# Joslin's grappling tournament



## JDenz (Oct 2, 2002)

Anyone going?  Team Horizon is and we hope to make a name for ourselves.


----------



## ace (Oct 3, 2002)

Waz up Jdenz.
Go team Horizon!
:yinyang: :yinyang: 
Primo


----------



## JDenz (Oct 3, 2002)

You know it


----------



## ace (Oct 3, 2002)

Yes i Do
 :cheers: 
Primo


----------



## GouRonin (Oct 3, 2002)

Some of the guys from the club I belong to are planning on going.
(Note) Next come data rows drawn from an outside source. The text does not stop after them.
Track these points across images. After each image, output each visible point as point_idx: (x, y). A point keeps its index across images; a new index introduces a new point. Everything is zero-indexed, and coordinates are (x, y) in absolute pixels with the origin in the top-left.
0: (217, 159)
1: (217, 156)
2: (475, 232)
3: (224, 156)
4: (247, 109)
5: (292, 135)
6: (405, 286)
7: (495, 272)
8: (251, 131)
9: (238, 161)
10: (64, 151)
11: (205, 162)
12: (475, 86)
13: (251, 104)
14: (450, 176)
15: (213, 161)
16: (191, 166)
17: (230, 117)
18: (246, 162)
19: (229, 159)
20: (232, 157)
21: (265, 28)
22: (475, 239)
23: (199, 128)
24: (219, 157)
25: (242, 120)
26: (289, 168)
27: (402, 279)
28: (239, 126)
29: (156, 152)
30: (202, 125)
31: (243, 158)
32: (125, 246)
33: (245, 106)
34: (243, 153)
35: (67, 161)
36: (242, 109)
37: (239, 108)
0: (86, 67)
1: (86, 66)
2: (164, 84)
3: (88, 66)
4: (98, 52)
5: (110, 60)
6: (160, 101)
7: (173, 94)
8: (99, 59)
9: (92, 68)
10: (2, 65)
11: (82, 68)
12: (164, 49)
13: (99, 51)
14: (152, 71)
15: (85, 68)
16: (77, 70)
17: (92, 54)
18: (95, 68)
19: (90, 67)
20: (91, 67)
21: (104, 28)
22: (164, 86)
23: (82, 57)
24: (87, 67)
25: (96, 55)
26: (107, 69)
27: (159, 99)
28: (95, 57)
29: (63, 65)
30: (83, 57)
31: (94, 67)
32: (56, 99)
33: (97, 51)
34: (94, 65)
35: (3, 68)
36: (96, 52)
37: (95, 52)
From what I hear the turnout will be big.


----------



## JDenz (Oct 3, 2002)

I guess last time they had something near 400 people should be a real good tournament


----------



## Kyle (Oct 16, 2002)

It is a good well-run BJJ/grappling tourney.  I competed last year, they had a nice turnout.
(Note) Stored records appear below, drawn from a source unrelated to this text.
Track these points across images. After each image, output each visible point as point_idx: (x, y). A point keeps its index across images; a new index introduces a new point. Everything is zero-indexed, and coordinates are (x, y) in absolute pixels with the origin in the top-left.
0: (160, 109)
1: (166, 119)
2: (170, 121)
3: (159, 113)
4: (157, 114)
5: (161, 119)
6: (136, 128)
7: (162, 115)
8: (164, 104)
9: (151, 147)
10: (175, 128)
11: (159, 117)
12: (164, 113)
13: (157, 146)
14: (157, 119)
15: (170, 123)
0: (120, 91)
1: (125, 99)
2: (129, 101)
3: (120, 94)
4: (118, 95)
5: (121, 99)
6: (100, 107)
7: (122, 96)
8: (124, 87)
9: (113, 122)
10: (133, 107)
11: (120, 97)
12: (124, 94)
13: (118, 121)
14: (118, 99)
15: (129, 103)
Primo, I hope you won't sandbag again this year in the beginner division  

     - Kyle


----------



## JDenz (Oct 16, 2002)

thanks for the imput Kyle.


----------



## GouRonin (Oct 16, 2002)

Hello?


----------



## JDenz (Oct 16, 2002)

November 10,2002
25 high street
Hamilton, Ontario, Canada
web site Joslinkskarate.com


----------